Directive
Write the data out again exactly, dropping any images it holds.
# Start of Data rows
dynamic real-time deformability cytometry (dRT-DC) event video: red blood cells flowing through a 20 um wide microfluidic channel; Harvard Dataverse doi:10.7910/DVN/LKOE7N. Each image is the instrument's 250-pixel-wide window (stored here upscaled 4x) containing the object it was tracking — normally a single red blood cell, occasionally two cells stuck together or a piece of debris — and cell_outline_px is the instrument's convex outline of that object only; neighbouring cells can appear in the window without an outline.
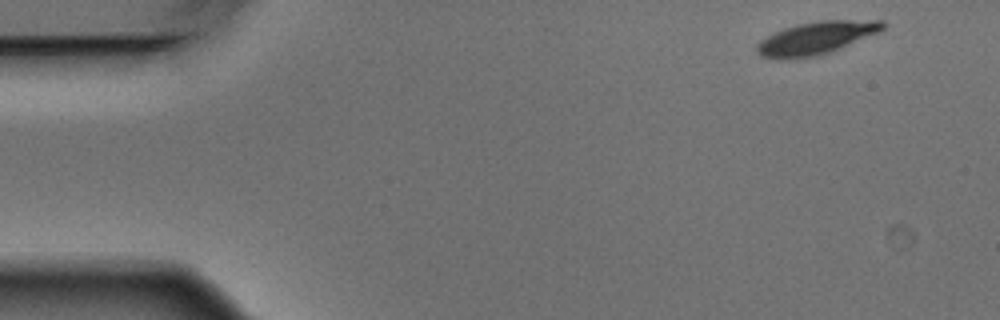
{"species": "Egyptian fruit bat (a non-hibernating species)", "species_latin": "Rousettus aegyptiacus", "temperature_condition": "warm", "stored_images_in_passage": 13, "camera_frame_rate_fps": 3000, "um_per_image_px": 0.085, "animal": {"sex": "male"}, "frame": {"image": 1, "passage_image": 1, "time_ms": 0.0, "image_size_px": [1000, 320], "cell_outline_px": [[884, 28], [880, 32], [828, 52], [816, 56], [776, 60], [764, 56], [756, 52], [756, 44], [760, 40], [784, 28], [796, 24], [820, 20], [884, 20]], "centroid_in_image_um": [69.36, 3.22], "position_along_channel_um": 15.6, "area_um2": 23.81}}
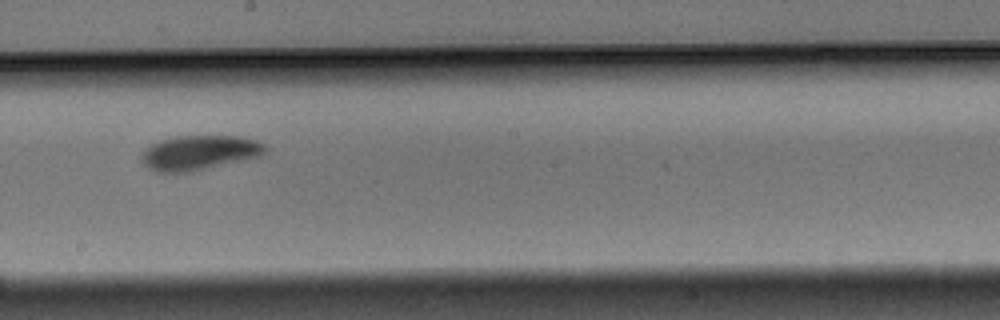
{"frame": {"image": 2, "passage_image": 8, "time_ms": 2.333, "image_size_px": [1000, 320], "cell_outline_px": [[268, 152], [260, 156], [244, 160], [192, 172], [156, 172], [148, 168], [140, 160], [140, 156], [152, 144], [160, 140], [176, 136], [244, 136], [256, 140], [264, 144], [268, 148]], "centroid_in_image_um": [16.98, 12.98], "position_along_channel_um": 231.2, "area_um2": 25.2}}
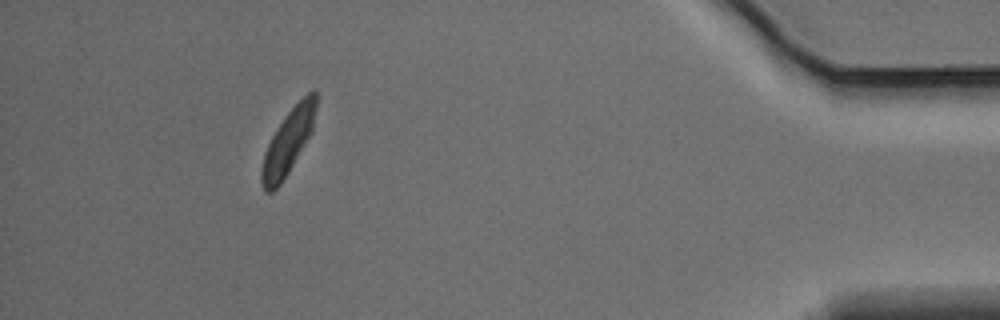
{"frame": {"image": 3, "passage_image": 13, "time_ms": 4.0, "image_size_px": [1000, 320], "cell_outline_px": [[320, 96], [312, 132], [288, 172], [280, 184], [272, 192], [264, 192], [260, 184], [260, 172], [264, 152], [276, 128], [288, 112], [312, 88], [316, 88]], "centroid_in_image_um": [24.52, 12.0], "position_along_channel_um": 410.7, "area_um2": 20.87}}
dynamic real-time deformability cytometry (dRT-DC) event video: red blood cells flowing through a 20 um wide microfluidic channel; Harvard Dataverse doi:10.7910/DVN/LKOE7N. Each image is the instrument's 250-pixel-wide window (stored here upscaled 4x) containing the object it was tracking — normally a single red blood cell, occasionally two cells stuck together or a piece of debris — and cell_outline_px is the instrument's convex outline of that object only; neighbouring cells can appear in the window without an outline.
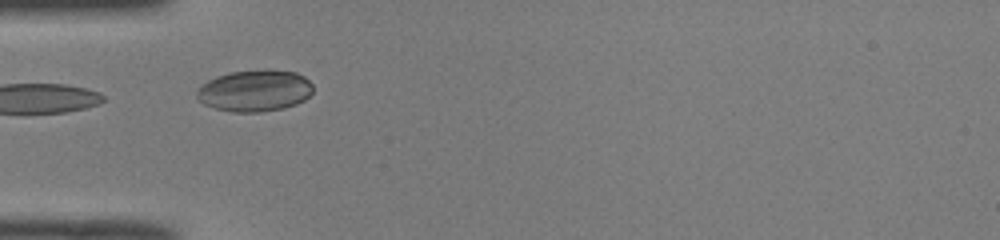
# End of Data rows
Correct response
dynamic real-time deformability cytometry (dRT-DC) event video: red blood cells flowing through a 20 um wide microfluidic channel; Harvard Dataverse doi:10.7910/DVN/LKOE7N. Each image is the instrument's 250-pixel-wide window (stored here upscaled 4x) containing the object it was tracking — normally a single red blood cell, occasionally two cells stuck together or a piece of debris — and cell_outline_px is the instrument's convex outline of that object only; neighbouring cells can appear in the window without an outline.
{"species": "Egyptian fruit bat (a non-hibernating species)", "species_latin": "Rousettus aegyptiacus", "temperature_condition": "warm", "stored_images_in_passage": 13, "camera_frame_rate_fps": 3000, "um_per_image_px": 0.085, "animal": {"sex": "male"}, "frame": {"image": 1, "passage_image": 1, "time_ms": 0.0, "image_size_px": [1000, 320], "cell_outline_px": [[884, 28], [880, 32], [828, 52], [816, 56], [776, 60], [764, 56], [756, 52], [756, 44], [760, 40], [784, 28], [796, 24], [820, 20], [884, 20]], "centroid_in_image_um": [69.36, 3.22], "position_along_channel_um": 15.6, "area_um2": 23.81}}
{"frame": {"image": 2, "passage_image": 8, "time_ms": 2.333, "image_size_px": [1000, 320], "cell_outline_px": [[268, 152], [260, 156], [244, 160], [192, 172], [156, 172], [148, 168], [140, 160], [140, 156], [152, 144], [160, 140], [176, 136], [244, 136], [256, 140], [264, 144], [268, 148]], "centroid_in_image_um": [16.98, 12.98], "position_along_channel_um": 231.2, "area_um2": 25.2}}
{"frame": {"image": 3, "passage_image": 13, "time_ms": 4.0, "image_size_px": [1000, 320], "cell_outline_px": [[320, 96], [312, 132], [288, 172], [280, 184], [272, 192], [264, 192], [260, 184], [260, 172], [264, 152], [276, 128], [288, 112], [312, 88], [316, 88]], "centroid_in_image_um": [24.52, 12.0], "position_along_channel_um": 410.7, "area_um2": 20.87}}
dynamic real-time deformability cytometry (dRT-DC) event video: red blood cells flowing through a 20 um wide microfluidic channel; Harvard Dataverse doi:10.7910/DVN/LKOE7N. Each image is the instrument's 250-pixel-wide window (stored here upscaled 4x) containing the object it was tracking — normally a single red blood cell, occasionally two cells stuck together or a piece of debris — and cell_outline_px is the instrument's convex outline of that object only; neighbouring cells can appear in the window without an outline.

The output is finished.